Schwartz’s Point Jazz Club reopens after COVID hiatus



CINCINNATI – Zarleen Watts didn’t know how to turn on the lights of the jazz club she inherited after her father died.

“I used to just go visit and take friends over there, like, ‘Hey, you wanna see something really cool?’” Watts said.

Watts’ father Ed Moss opened Schwartz’s Point Jazz Club in the cobblestone space under his apartment in Over-the-Rhine in 1998.

“Really, he started out to have a place to play,” Watts said. “He was a really good musician. At first it was just lights. If the lights outside were green, you would come in and you had to sort of know someone to go. It has a mystique. . “

The building stands out as the focal point of a five-lane intersection at Vine Street and East McMicken Avenue, but Moss ran the club like a sweatshop under boarded up windows for nearly 10 years.

“He didn’t have all the things you’re supposed to have,” Watts said. “He just invited people in, he put a donation jar for the people who were playing, and then finally I think the liquor board was like, you know, ‘Hey, you can’t do that.’ “

After eight more years of operation – this time legally – the club faced another closure in 2016 when Moss found himself ill in hospital. He passed away in September. It was then that Watts, who studied librarianship and doesn’t play an instrument, found herself running a jazz club where she had never worked before.

“I took about a year to clean up the place and work on it and get loans to fix the roof and things like that, and then I opened myself in October 2017,” Watts said.

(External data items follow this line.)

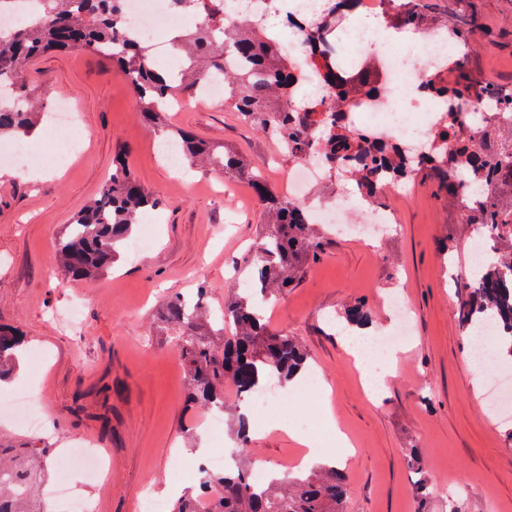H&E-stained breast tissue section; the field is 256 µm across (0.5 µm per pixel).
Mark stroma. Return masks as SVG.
<instances>
[{"label": "stroma", "mask_w": 512, "mask_h": 512, "mask_svg": "<svg viewBox=\"0 0 512 512\" xmlns=\"http://www.w3.org/2000/svg\"><path fill=\"white\" fill-rule=\"evenodd\" d=\"M28 75L43 107L61 96L71 100L84 145L70 155L66 136L38 135L32 150L51 157L43 177L0 175V323L21 327L30 346L51 355L45 366L20 362L0 382L1 396L16 387L40 395L45 432L0 421V444L53 448L60 469L66 448L91 443L110 471L108 481L82 489L94 512H135L151 487L164 505L191 484L178 478L180 464L212 443L201 412L186 410L184 367L155 316L164 298L201 287L209 306L222 309L225 294L247 275L263 208L248 178L171 167L110 63L55 51L35 60ZM179 98L172 124L247 154L268 186L287 194L292 161L270 137L229 107L189 91ZM119 155L139 184L166 202L152 244L141 258L123 254L111 274L69 279L55 263L57 241L71 214L101 192ZM434 189L421 177L392 188L385 205L393 222L382 237L366 243L328 234L322 259L268 305L271 329L296 337L329 386L311 413L331 415L355 448L350 456L322 442L324 455L348 477L345 512H416L410 448L437 487L430 512H512V421L486 408V379L466 359L468 342L454 312L474 238L433 198ZM392 295L407 308L413 335L386 390L373 398L335 317L362 299L375 326L391 328ZM301 451L269 421L256 424L248 455L290 473Z\"/></svg>", "instance_id": "35a3bbf8"}]
</instances>
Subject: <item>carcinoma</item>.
<instances>
[{"label": "carcinoma", "mask_w": 512, "mask_h": 512, "mask_svg": "<svg viewBox=\"0 0 512 512\" xmlns=\"http://www.w3.org/2000/svg\"><path fill=\"white\" fill-rule=\"evenodd\" d=\"M43 17L31 26L0 32V139L31 136L44 118L30 109L28 69L41 54L69 48L104 56L133 89L144 116L162 140L176 142L186 163L196 169L219 168L229 175H246L258 194L264 222L256 251L249 263L248 284L224 297V319L219 320L197 292L194 304L176 294L162 303L159 319L178 336V350L188 382L190 406L224 407V390L240 397L277 381L288 384L308 371L309 354L293 336L269 328L264 305L293 287L305 267L320 261L324 236L307 212L292 205L260 179L253 162L237 150L206 141L168 122L170 104L184 90L196 89L213 73L224 71V53L237 56L242 65L227 77L231 109L246 124L274 138L282 154L299 159L316 152L328 167L348 170L356 189L373 188L372 200L382 204L380 180L392 184L429 175L438 184L444 203L459 199V190L471 188L468 215L461 223L473 224L485 234L493 253L477 281L457 289L456 311L464 336L475 333L485 321L496 322L498 359L512 365V89L490 87L482 96L483 111L496 112L482 119L478 146L482 159H473L465 139L445 133L440 145L417 160L397 150L383 151L377 141L326 119L307 132L301 121L315 112V104L300 99L296 76L284 63L281 45L258 23L245 21L224 29V9L217 0H177L203 14L195 28L173 39L183 60L180 74L166 78L152 59L150 49L126 36L118 25L122 0H43ZM392 26L432 32L443 23L448 39L469 52L470 16L450 19L433 10L429 0H385ZM335 17L320 27L304 29L303 41L319 51L328 63L330 77L345 83L359 68L346 69L327 39ZM473 74L458 66V85L425 80L421 90L434 97H451L449 112L471 105L465 89ZM165 208L161 197L146 192L125 159L112 165V182L99 196L75 213L60 236L56 264L73 280L97 279L110 270L120 250L131 238L142 215ZM346 325L372 322L362 300L347 304L339 314ZM26 336L17 327L0 324V379L13 373L25 351ZM236 439L241 453L222 472L200 467L197 483L179 497L170 512H197L196 503L207 500L206 512H343L347 477L335 466H317L299 477L255 479L256 465L244 450L249 442L247 419L237 414ZM50 452L47 448L0 446V512H45L39 495ZM407 463L416 479L414 493L425 504L432 485L417 449L410 448Z\"/></svg>", "instance_id": "carcinoma-1"}]
</instances>
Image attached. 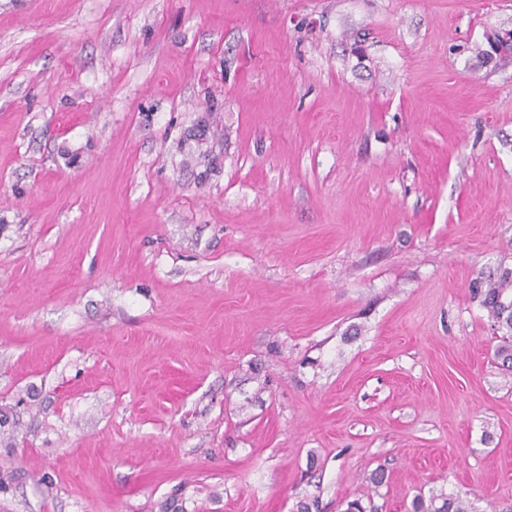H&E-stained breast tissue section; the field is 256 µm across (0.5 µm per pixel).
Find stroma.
I'll list each match as a JSON object with an SVG mask.
<instances>
[{"label": "stroma", "mask_w": 512, "mask_h": 512, "mask_svg": "<svg viewBox=\"0 0 512 512\" xmlns=\"http://www.w3.org/2000/svg\"><path fill=\"white\" fill-rule=\"evenodd\" d=\"M510 29L0 0V512H512ZM472 288L489 311L495 331L503 333L495 357L502 369L512 372V269L500 270L496 280L481 274ZM412 508L413 512H471L466 501L447 494L433 495L427 502L417 497L412 502Z\"/></svg>", "instance_id": "stroma-1"}]
</instances>
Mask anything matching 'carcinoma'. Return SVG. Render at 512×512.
<instances>
[{"label":"carcinoma","instance_id":"carcinoma-1","mask_svg":"<svg viewBox=\"0 0 512 512\" xmlns=\"http://www.w3.org/2000/svg\"><path fill=\"white\" fill-rule=\"evenodd\" d=\"M474 291L487 308L495 331L502 333L495 357L502 369L512 372V269H503L497 278L479 276ZM413 512H471L470 505L459 497L433 495L425 501L418 497L412 502Z\"/></svg>","mask_w":512,"mask_h":512}]
</instances>
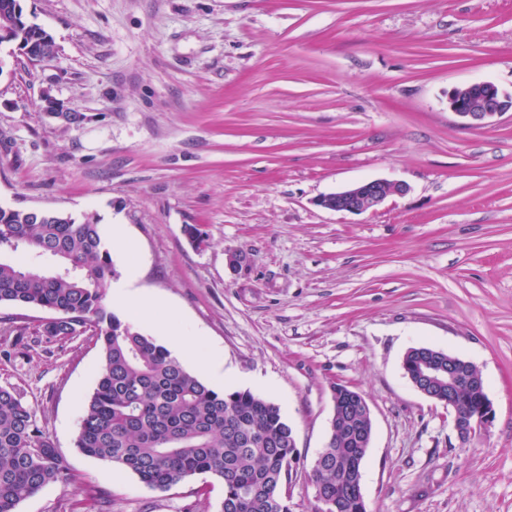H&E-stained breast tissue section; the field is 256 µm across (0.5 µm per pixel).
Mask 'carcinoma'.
Listing matches in <instances>:
<instances>
[{
  "label": "carcinoma",
  "instance_id": "1",
  "mask_svg": "<svg viewBox=\"0 0 512 512\" xmlns=\"http://www.w3.org/2000/svg\"><path fill=\"white\" fill-rule=\"evenodd\" d=\"M32 37L23 20L0 11V30ZM54 258L64 271L46 275L28 263L0 260V305L56 314L50 336L89 334L101 352L96 386L84 404L75 447L166 492L195 475L222 482L220 512H291L281 493L296 452L280 407L248 390L218 392L163 345L110 311L106 291L118 276L100 225L87 219L0 207V253ZM481 394L461 384L452 411L471 420ZM368 420L331 422L321 463L312 471L318 512H367L355 469L365 464L361 443ZM73 475L32 409L14 389L0 387V512Z\"/></svg>",
  "mask_w": 512,
  "mask_h": 512
}]
</instances>
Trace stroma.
Here are the masks:
<instances>
[{
	"mask_svg": "<svg viewBox=\"0 0 512 512\" xmlns=\"http://www.w3.org/2000/svg\"><path fill=\"white\" fill-rule=\"evenodd\" d=\"M20 4L56 53L0 45V206L122 225L134 289L223 358L225 390L280 406L291 512L319 507L340 384L371 411L369 512H512V111L469 128L448 107L474 82L512 96V0ZM376 178L408 190L362 214L316 204ZM48 317L0 306V386L76 481L18 512H98L100 491L109 512H219L214 477L159 492L78 451L101 354L45 337ZM422 346L482 373L494 415L469 440L406 378Z\"/></svg>",
	"mask_w": 512,
	"mask_h": 512,
	"instance_id": "35a3bbf8",
	"label": "stroma"
}]
</instances>
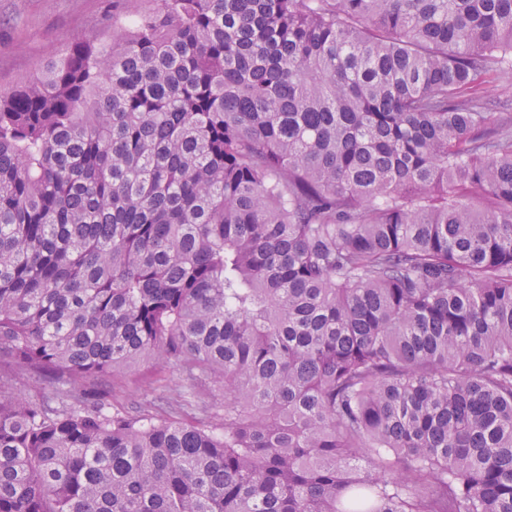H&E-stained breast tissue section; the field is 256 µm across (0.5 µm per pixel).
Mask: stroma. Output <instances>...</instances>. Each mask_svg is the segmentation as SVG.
Wrapping results in <instances>:
<instances>
[{
	"instance_id": "1",
	"label": "stroma",
	"mask_w": 512,
	"mask_h": 512,
	"mask_svg": "<svg viewBox=\"0 0 512 512\" xmlns=\"http://www.w3.org/2000/svg\"><path fill=\"white\" fill-rule=\"evenodd\" d=\"M147 5V0H0V94L11 92L37 76L64 51L68 42L111 38L115 30ZM160 377L169 392H187L178 367L160 372L150 360L105 374L100 382L109 392L110 406L126 407ZM15 390L53 402L85 393L84 387L64 378L26 371L16 372Z\"/></svg>"
}]
</instances>
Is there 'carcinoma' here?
<instances>
[{
  "label": "carcinoma",
  "mask_w": 512,
  "mask_h": 512,
  "mask_svg": "<svg viewBox=\"0 0 512 512\" xmlns=\"http://www.w3.org/2000/svg\"><path fill=\"white\" fill-rule=\"evenodd\" d=\"M512 0H151L0 95V512H512ZM162 377L170 393H186L189 386L183 380L178 367L171 365L165 371L159 373L153 361L144 360L129 369L120 372L107 373L98 380V385L107 387L110 393L107 403L113 407H126L135 402L137 394L152 385L154 381ZM15 390L33 398L58 401L61 398L84 396L94 387L92 385L77 386L58 376H44L26 371H17L15 374Z\"/></svg>",
  "instance_id": "carcinoma-1"
}]
</instances>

Contrary to the mundane mystique of his father’s reign as owner, Watts wanted to spell out outside the building what you’ll find inside: live jazz, Thursday through Sunday.

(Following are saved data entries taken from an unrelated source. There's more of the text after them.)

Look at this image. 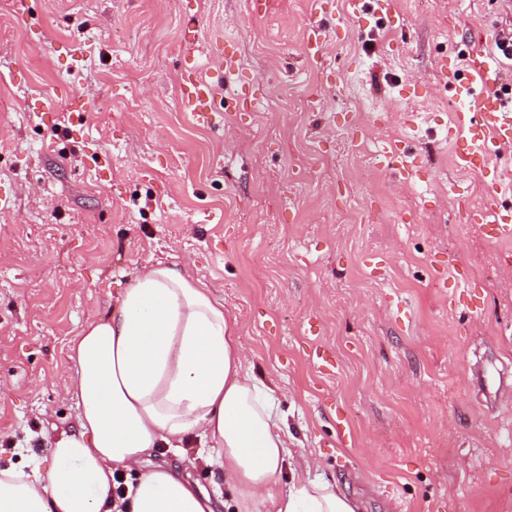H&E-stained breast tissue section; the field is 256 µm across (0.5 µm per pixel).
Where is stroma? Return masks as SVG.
Listing matches in <instances>:
<instances>
[{
    "instance_id": "35a3bbf8",
    "label": "stroma",
    "mask_w": 512,
    "mask_h": 512,
    "mask_svg": "<svg viewBox=\"0 0 512 512\" xmlns=\"http://www.w3.org/2000/svg\"><path fill=\"white\" fill-rule=\"evenodd\" d=\"M251 4L0 0V467L76 429L71 340L161 262L223 298L294 461L361 512H512V237L459 221L512 209V146L465 169L455 97L500 0ZM185 102L191 111V115L198 121L208 122L209 115L207 97L209 86L200 80L194 71L186 73L185 78Z\"/></svg>"
}]
</instances>
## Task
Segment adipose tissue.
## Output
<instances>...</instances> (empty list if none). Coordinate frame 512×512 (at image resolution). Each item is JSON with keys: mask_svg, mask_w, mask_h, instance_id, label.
<instances>
[{"mask_svg": "<svg viewBox=\"0 0 512 512\" xmlns=\"http://www.w3.org/2000/svg\"><path fill=\"white\" fill-rule=\"evenodd\" d=\"M70 358L78 427L56 437L49 464L0 469V512H214L190 475L143 467L154 449L195 437L234 512H357L318 478L281 487L288 432L270 389L247 367L223 303L188 271H135L111 311L81 329ZM118 471L127 474L120 496Z\"/></svg>", "mask_w": 512, "mask_h": 512, "instance_id": "adipose-tissue-1", "label": "adipose tissue"}]
</instances>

Schwartz’s Point Jazz Club Facebook

She launched an online newsletter for fans and expanded the drink menu to include herbal cocktails made with ingredients grown in her own garden.

“It took us a while, but in 2019 we were getting better and people knew us and were coming to visit and business was getting better and then, boom: COVID,” Watts said.

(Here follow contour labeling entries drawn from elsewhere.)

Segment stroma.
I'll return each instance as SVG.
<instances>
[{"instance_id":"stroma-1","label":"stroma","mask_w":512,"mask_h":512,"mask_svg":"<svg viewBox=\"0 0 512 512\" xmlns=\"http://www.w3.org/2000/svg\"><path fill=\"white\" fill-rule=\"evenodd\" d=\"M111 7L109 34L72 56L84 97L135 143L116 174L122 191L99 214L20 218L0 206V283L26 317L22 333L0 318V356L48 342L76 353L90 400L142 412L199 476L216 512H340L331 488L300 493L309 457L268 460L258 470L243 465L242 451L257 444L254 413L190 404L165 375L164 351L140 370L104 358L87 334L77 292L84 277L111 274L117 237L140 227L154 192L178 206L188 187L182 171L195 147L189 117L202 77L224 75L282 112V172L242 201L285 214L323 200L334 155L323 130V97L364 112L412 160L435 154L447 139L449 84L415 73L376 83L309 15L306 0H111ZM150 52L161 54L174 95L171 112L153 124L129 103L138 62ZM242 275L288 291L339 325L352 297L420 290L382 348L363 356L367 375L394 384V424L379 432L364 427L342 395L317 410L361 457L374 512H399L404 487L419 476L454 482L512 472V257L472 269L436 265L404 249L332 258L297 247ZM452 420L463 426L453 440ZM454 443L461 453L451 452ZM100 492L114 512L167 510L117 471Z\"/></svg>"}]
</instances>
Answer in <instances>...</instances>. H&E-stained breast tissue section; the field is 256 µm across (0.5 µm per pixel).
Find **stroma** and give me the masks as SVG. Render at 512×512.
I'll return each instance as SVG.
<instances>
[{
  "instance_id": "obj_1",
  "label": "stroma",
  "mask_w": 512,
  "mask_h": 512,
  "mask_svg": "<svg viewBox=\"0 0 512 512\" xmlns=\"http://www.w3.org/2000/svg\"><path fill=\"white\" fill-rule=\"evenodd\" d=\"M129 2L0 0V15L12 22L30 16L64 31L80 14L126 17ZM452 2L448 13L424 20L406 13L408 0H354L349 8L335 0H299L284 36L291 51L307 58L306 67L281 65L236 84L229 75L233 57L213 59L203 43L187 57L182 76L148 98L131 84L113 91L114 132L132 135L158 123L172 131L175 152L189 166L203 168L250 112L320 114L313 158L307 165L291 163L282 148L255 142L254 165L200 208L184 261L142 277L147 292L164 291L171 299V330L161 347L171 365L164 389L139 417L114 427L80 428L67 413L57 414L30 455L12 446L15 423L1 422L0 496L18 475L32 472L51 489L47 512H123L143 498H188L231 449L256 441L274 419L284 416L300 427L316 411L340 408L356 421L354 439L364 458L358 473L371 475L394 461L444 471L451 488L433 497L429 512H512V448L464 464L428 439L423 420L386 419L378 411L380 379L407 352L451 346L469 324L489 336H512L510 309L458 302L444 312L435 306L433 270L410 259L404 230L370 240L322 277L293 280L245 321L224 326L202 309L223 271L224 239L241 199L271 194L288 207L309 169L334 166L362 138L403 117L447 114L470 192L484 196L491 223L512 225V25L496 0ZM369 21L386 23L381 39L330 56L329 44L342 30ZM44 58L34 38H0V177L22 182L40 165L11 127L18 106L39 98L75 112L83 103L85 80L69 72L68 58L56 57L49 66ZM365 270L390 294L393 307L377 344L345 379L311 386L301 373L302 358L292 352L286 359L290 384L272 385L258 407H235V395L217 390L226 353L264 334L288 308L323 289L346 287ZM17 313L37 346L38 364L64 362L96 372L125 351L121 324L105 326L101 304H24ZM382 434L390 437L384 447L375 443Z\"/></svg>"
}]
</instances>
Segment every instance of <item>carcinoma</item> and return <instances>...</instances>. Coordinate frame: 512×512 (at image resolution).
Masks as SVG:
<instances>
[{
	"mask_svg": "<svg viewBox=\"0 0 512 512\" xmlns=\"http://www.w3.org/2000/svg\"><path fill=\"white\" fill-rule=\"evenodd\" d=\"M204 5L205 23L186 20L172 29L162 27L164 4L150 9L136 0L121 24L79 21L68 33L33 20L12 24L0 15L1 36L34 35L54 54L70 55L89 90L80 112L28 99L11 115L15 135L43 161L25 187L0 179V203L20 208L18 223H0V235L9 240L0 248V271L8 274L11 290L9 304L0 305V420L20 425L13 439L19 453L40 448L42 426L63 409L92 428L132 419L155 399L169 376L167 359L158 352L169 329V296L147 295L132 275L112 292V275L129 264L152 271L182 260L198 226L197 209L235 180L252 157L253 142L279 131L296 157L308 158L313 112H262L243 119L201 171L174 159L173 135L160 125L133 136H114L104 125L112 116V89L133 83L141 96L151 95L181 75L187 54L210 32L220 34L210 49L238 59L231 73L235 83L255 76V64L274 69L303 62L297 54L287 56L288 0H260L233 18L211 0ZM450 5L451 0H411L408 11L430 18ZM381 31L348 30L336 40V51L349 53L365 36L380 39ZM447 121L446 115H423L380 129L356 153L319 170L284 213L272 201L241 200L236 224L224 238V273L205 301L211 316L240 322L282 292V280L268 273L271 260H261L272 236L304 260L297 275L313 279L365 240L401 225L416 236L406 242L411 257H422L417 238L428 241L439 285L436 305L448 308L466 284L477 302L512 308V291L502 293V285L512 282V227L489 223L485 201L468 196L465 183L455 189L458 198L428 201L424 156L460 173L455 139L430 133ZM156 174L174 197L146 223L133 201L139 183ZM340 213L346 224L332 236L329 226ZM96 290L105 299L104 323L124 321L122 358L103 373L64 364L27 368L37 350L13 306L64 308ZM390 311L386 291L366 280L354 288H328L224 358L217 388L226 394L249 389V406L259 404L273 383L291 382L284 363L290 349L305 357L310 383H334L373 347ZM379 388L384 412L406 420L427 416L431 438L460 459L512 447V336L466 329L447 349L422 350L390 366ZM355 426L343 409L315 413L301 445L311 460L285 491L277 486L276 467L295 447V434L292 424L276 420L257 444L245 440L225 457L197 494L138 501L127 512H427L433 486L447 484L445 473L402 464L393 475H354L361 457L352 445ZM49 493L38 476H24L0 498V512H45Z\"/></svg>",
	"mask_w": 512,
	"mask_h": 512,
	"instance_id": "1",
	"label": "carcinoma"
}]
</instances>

The club, while iconic, is not a money generator for Watts, who said pandemic restrictions made it impossible to operate a club containing only 45 people.

“With limits of 25% or even 30%, there’s just no way to pay musicians,” Watts said. “We have to have a decent sized crowd just to break even. We got a few PPP loans, not a lot of money, but we tried to make it last. That was the only reason we were able to. pay the liquor license fee. “

Watts said she had tried to apply for a grant for closed sites, but the club would not be eligible because it does not pay an outside booking agent. She felt like they were being punished for being such a small room. Bartenders and musicians aside, Watts is the whole business, working 60 hours a week on top of his day job.

“I never got paid there so I have to work some other job,” she said. “It took a lot of work, but it’s important for the community, for the jazz community.”

Like Watts, the jazz community isn’t getting richer from Schwartz’s Point either, but pianist Andrew Haug doesn’t care.

“Nobody likes to play there for money,” he laughed. ” It’s courageous. He has a lot of character. It’s not just your average jazz club when you walk in.


Andrew Haug

Watts said his father created a sound void in the small club by lining the walls with antique rugs and artwork to create a unique acoustic experience, like playing in someone’s living room.

“It’s a small space and they have a lot of rugs and stuff on the walls,” Haug said. “Especially when it’s a packed room, everything kind of absorbs sound. So you can hear, there is no noise in the room, you can hear directly from the instruments. most intimate space I’ve played in Cincinnati. “


Zarleen Watts

Although Watts is not a musician, growing up on the stage made her musical. She said she would fall asleep when she was little on a bench listening to live jazz.

“I have a real, almost innate feeling for music listening to this,” she said. “I couldn’t really explain what it is, but I can hear it when it’s right, you know?” I’m very careful who I play there because I think it’s important because people know when they’re coming there, it’s going to be jazz, like real jazz. “

After a 15-month shutdown from COVID-19, Watts is set to bring live jazz back Friday night to all five corners of OTR. But just like when she found herself taking the reins of her father’s club in 2016, she faced an uphill battle to get the club back on its feet.

“We run out of money a lot of time, so we have to do something,” she said. “I asked the musicians who play there if they could put on a few shows just to get us started. I’m going to do a grand opening.”

Six jazz bands have agreed to perform for free to help lift the club’s hiatus, including Hague’s trio, On A Limb.

“The community love Zarleen and love to play there for who she is and what the place is. It’s something special that we are all trying to keep going, ”he said.

Other bands who have donated their shows include Rusty Burge & Dan Karlsburg, The Erwin Stuckey Trio, The Ron Enyard Quartet, Ricky Nye & Bekah Williams and Phil DeGreg & Eric Lechliter.

You can find a full list of shows and make a reservation here.